Your name should be Doc Addiction instead of Doc Midnight...........you have hooked another one.......dear lord the humanity....................you truly are evil.


----------



## Morte

Dr Midnight said:
			
		

> *I promise, sir. Are you really just staying up for the post, or were you staying up anyway? *




Well, I suppose it would have been 50/50 but now it's definite.


----------



## Lela

Morte said:
			
		

> *
> 
> Well, I suppose it would have been 50/50 but now it's definite.  *




He's not the only one.


----------



## Neverwinter Knight

Hey Doc, put it on...

Otherwise I'll have to read it for breakfast 


------------------
Edit
------------------

OK, going to bed now. 8:30 your time is 2:30 my time - cu tomorrow


----------



## Dr Midnight

Juuuust five, ten more minutes and *ding*! Crispy fresh dragon battle, piping hot from the oven.


----------



## Dr Midnight

The white dragon’s wings spread out and caught the wind. He glided silently just beneath the clouds and looked down on the town. He leaned his head forward and altered the pitch of his wings, and he dove down. Two hundred feet above ground he leveled out and lowered down to skim the surface. He dipped his claws into the rooftops beneath him as a pelican might dip his beak to catch a fish, and the small buildings shattered like clay, leaving a trail of devastation behind him. 

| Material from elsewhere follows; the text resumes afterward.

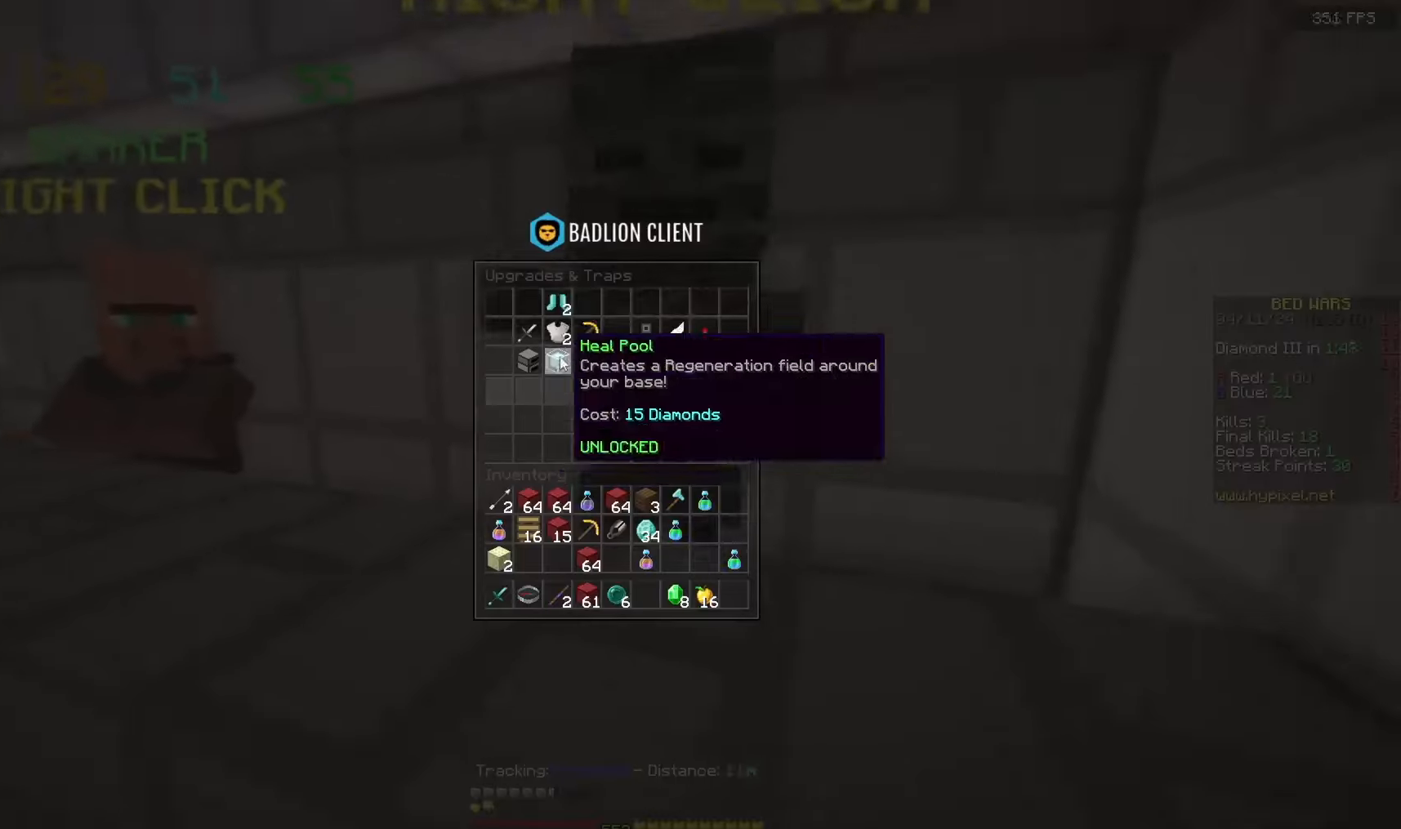
{"keys": [], "mouse": [], "events": []}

 “PEOPLE… OF VERBOBONC…” he roared.  “YOU HAVE BEEN… CONDEMNED… BY YOUR OWN. THE KNIGHTS… OF THE SILVER QUILL… HAVE GIVEN ME PERMISSION… TO DESTROY YOU ANEW.” He landed and began bashing buildings apart with tail, claw, tooth and wing. He craned his neck to find a group of people to blast into ice. He couldn’t find any. There were no groups of people, there were no running people, there… … There were no people. Verbobonc had been evacuated. 

Acessiwal threw his head back and roared a dense plume of white frost straight up into the air. It spread out and began falling around the enraged dragon in a windblown cloud. 

“Now,” Vek said. 

Jamison loosed a blast of lightning at the dragon. The white-hot bolt seared the air as it thundered across the four hundred foot space between Spellforge Keep and where Acessiwal sat in the town. The lightning around him, or dissipated in the air when it struck. It didn’t hurt him in the least… but it did serve to grasp his attention. 

The dragon’s head whipped around to look towards Spellforge Keep. The tiny yellow eyes blazed visibly even across the snowy distance. “Uh oh,” Jamison said nervously. “I made him angry.”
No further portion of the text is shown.